### Short problem
Format the lines of the material below, from the line containing "genus: Sargocentron" through the end of the material, as a JSON list of strings with one string per line, leaving out any blank lines.

### Rows
[start]

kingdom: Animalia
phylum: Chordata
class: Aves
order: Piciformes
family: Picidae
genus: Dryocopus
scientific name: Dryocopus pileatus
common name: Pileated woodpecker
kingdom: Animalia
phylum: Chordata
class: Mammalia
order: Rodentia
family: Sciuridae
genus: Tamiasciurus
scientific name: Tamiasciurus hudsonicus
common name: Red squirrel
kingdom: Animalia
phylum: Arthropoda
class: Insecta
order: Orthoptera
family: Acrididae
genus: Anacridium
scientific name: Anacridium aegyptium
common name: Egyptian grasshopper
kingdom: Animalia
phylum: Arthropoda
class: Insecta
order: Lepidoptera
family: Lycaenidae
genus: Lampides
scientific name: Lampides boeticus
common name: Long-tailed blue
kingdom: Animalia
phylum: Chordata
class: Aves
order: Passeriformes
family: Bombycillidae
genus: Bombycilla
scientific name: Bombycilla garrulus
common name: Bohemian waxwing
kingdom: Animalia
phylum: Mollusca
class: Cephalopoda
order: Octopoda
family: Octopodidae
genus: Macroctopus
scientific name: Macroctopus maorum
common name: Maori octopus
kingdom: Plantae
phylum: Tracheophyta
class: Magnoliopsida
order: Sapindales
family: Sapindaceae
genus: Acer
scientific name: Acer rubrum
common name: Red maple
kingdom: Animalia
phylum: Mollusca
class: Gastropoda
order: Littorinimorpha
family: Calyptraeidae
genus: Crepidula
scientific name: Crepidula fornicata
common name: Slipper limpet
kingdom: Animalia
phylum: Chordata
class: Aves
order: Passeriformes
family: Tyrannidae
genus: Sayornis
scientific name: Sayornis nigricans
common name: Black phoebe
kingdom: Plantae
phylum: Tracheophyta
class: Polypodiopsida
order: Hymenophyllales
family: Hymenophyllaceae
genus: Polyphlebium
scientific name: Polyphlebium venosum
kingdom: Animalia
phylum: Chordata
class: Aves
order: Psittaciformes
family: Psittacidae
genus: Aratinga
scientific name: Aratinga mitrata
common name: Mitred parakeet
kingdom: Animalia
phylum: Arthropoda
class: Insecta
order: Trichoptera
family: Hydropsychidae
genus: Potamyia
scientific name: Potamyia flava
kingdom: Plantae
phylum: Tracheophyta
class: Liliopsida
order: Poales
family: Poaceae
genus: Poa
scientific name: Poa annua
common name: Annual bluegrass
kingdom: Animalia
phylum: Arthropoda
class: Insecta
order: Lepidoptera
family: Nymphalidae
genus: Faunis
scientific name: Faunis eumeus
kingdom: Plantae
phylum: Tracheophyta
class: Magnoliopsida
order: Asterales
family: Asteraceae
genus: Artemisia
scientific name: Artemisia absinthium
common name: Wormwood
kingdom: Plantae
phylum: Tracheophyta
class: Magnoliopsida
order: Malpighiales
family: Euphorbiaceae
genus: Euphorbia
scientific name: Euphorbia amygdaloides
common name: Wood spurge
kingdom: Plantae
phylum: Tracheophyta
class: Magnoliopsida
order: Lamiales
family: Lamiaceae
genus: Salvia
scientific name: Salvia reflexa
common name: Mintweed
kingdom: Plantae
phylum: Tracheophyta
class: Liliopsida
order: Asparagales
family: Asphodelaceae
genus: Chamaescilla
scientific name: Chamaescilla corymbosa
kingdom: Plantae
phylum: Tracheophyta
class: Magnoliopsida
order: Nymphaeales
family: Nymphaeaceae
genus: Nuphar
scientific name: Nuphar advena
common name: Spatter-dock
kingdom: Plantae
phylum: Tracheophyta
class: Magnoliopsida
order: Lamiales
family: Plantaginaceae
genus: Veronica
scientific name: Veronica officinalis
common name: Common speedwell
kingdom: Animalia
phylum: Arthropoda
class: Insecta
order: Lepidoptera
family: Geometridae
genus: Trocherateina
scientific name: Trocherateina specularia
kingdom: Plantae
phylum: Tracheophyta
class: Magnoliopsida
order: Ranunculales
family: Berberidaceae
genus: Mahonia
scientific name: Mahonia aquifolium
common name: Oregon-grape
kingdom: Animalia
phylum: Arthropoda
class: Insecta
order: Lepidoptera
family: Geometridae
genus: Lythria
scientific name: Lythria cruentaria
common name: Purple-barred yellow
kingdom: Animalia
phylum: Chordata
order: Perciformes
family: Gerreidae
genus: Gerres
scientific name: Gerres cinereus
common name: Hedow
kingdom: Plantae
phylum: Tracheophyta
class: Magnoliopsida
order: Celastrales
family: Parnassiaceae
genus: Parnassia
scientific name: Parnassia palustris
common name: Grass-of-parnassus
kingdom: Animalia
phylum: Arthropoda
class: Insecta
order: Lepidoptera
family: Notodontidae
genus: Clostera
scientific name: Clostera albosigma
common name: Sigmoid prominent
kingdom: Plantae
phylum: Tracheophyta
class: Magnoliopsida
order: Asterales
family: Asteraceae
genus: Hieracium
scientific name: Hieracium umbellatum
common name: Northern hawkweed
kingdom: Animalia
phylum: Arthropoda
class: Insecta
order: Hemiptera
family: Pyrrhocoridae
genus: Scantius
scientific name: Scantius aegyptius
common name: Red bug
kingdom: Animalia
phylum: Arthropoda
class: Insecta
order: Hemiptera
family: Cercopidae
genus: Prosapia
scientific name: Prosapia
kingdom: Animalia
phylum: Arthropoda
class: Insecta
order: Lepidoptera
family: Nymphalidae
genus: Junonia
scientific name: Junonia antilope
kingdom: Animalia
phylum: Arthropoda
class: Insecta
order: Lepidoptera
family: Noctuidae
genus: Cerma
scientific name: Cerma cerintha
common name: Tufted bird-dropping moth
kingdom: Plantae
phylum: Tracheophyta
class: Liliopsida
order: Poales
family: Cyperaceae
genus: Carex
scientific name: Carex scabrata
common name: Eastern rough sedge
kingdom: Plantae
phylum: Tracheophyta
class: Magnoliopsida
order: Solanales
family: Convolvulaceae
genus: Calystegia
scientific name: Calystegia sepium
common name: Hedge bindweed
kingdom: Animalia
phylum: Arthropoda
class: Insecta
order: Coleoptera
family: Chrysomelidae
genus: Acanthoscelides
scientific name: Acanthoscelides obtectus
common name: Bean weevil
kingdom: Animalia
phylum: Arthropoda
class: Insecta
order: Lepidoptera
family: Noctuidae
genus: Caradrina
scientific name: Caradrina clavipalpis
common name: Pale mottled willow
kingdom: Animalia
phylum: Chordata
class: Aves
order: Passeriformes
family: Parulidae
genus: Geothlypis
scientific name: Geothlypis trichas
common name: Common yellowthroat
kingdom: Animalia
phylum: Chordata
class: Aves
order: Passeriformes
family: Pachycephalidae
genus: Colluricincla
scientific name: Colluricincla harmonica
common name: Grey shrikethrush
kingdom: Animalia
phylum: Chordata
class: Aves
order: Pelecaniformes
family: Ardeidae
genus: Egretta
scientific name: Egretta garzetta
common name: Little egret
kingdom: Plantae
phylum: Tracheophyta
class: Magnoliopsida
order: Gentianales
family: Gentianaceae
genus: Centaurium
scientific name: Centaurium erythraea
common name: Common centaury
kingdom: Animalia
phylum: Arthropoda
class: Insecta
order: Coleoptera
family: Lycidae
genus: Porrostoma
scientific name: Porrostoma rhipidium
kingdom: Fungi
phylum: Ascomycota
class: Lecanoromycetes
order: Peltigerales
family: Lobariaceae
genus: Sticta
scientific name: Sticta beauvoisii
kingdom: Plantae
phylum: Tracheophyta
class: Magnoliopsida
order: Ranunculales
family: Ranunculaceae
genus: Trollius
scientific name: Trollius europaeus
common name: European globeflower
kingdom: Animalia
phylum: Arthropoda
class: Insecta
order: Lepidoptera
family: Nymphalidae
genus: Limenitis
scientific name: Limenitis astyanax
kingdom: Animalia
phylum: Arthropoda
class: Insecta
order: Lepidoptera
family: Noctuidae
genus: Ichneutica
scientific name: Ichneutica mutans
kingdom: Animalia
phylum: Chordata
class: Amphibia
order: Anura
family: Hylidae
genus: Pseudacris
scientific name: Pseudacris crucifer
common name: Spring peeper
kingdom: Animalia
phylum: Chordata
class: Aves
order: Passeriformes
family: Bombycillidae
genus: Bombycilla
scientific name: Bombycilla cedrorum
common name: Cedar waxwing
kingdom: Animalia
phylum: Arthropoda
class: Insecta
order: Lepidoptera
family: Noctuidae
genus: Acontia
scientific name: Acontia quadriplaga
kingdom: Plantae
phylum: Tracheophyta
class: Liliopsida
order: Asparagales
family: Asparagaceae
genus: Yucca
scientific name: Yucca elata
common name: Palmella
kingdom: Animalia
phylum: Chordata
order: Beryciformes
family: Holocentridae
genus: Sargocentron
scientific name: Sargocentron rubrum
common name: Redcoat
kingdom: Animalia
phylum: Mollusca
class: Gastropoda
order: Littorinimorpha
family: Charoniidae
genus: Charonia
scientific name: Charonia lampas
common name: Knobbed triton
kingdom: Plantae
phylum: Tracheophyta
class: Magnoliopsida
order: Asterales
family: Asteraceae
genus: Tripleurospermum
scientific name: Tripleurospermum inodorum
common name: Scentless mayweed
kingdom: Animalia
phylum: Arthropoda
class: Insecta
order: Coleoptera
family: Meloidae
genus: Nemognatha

[end]

### Output
[
  "genus: Sargocentron",
  "scientific name: Sargocentron rubrum",
  "common name: Redcoat",
  "kingdom: Animalia",
  "phylum: Mollusca",
  "class: Gastropoda",
  "order: Littorinimorpha",
  "family: Charoniidae",
  "genus: Charonia",
  "scientific name: Charonia lampas",
  "common name: Knobbed triton",
  "kingdom: Plantae",
  "phylum: Tracheophyta",
  "class: Magnoliopsida",
  "order: Asterales",
  "family: Asteraceae",
  "genus: Tripleurospermum",
  "scientific name: Tripleurospermum inodorum",
  "common name: Scentless mayweed",
  "kingdom: Animalia",
  "phylum: Arthropoda",
  "class: Insecta",
  "order: Coleoptera",
  "family: Meloidae",
  "genus: Nemognatha"
]